The Hustler Fund was launched with the ambitious goal of democratizing access to finance, particularly for low-income Kenyans. However, new findings by the Central Bank of Kenya (CBK) and the Kenya National Bureau of Statistics (KNBS) reveal a stark contrast between the fund’s intended purpose and its actual impact. The latest data shows that a significant 35.8 percent of those accessing the fund belong to the highest wealth quintile, while only 18.7 percent are from the lowest.
This data illustrates a concerning trend high-income earners are disproportionately using the Hustler Fund. The fund, originally aimed at providing low-interest loans to empower the economically marginalized, is being utilized more by middle- and high-income groups. The 2024 Finaccess Report notes that the majority of users are between 26 and 35 years old, with urban areas showing higher uptake at 35.4 percent compared to 24.2 percent in rural regions. This pattern underscores a significant gap in financial inclusion, particularly affecting rural youth, who account for 45.5 percent of those financially excluded.
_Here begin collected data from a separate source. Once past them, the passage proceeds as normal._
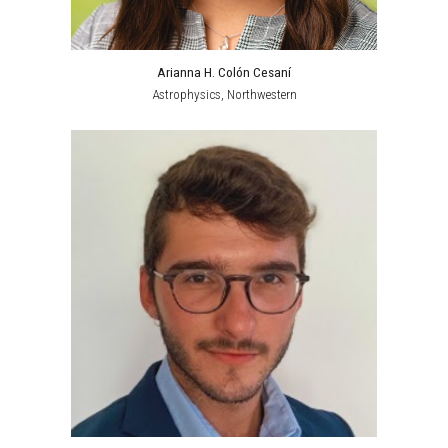
Arianna H. Colón Cesaní
Astrophysics
, Northwestern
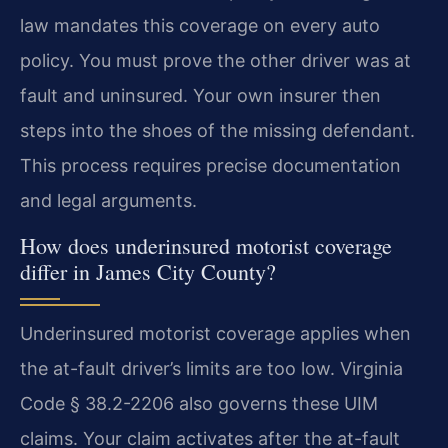
law mandates this coverage on every auto
policy. You must prove the other driver was at
fault and uninsured. Your own insurer then
steps into the shoes of the missing defendant.
This process requires precise documentation
and legal arguments.
How does underinsured motorist coverage
differ in James City County?
Underinsured motorist coverage applies when
the at-fault driver’s limits are too low. Virginia
Code § 38.2-2206 also governs these UIM
claims. Your claim activates after the at-fault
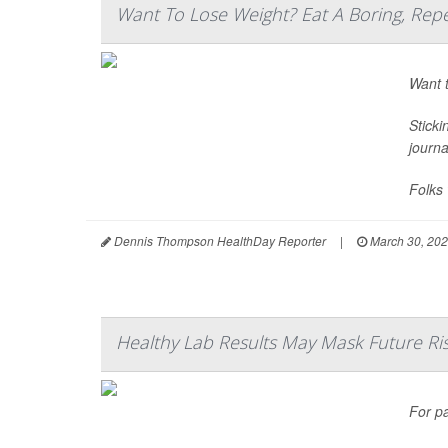
Want To Lose Weight? Eat A Boring, Repe
Want t
Sticki
journ
Folks 
Dennis Thompson HealthDay Reporter
|
March 30, 20
Healthy Lab Results May Mask Future Risk
For p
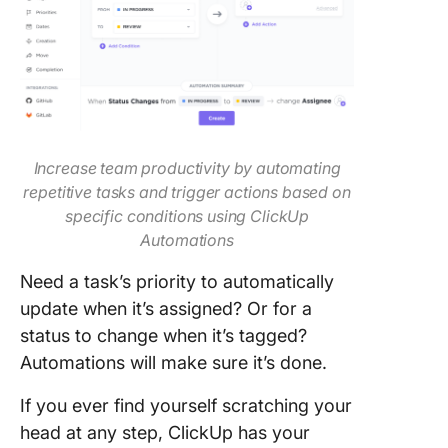
Increase team productivity by automating
repetitive tasks and trigger actions based on
specific conditions using ClickUp
Automations
Need a task’s priority to automatically
update when it’s assigned? Or for a
status to change when it’s tagged?
Automations will make sure it’s done.
If you ever find yourself scratching your
head at any step, ClickUp has your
The report suggests that poor customer service and unfavorable loan terms discourage use among lower-income groups. Many microfinance institutions and insurance account holders face barriers that prevent them from accessing the fund. Moreover, the mobile money platform, which offers the fund’s loan services, is more popular among urban, formally employed individuals. The survey highlights that the Hustler Fund’s appeal lies in its accessibility and the convenience of mobile transactions, particularly in urban settings where formal employment is more common.
Despite these challenges, there has been some progress. Formal financial access in Kenya rose marginally to 84.8 percent in 2024 from 83.7 percent in 2021, largely driven by advancements in digital technology. However, 9.9 percent of Kenyan adults remain financially excluded, with barriers such as a lack of mobile phones (64.1 percent) and national identification cards (51.5 percent) playing a significant role. This highlights the persistent need for targeted interventions to address financial exclusion, especially in underserved areas like Turkana, West Pokot, and Narok.
To align with its Bottom-Up Economic Transformation Agenda, the report suggests that enhancing the terms and conditions of the Hustler Fund loan facility could better serve its intended beneficiaries low-income households and youth. The government’s recent announcement to increase borrowing limits and extend repayment periods is a step in the right direction, but more needs to be done to ensure these benefits reach those who need them most.
The findings indicate a need for a more focused approach to financial inclusion in Kenya. The Hustler Fund, despite its good intentions, is not yet serving its purpose effectively for the poorest and most vulnerable in society. As the government looks to expand and adjust the fund, it must consider ways to make it truly accessible to all, regardless of wealth, and ensure that financial products meet the needs of low-income households.
This report and its implications underscore the ongoing challenge of bridging the financial inclusion gap in Kenya. As digital financial services grow in popularity, the government’s role in facilitating access to affordable credit will be crucial in driving inclusive economic growth. The Hustler Fund, with its targeted adjustments and increased outreach, could yet fulfill its promise to empower those at the base of the economic pyramid. However, this will require ongoing monitoring and adaptation to ensure it reaches those most in need.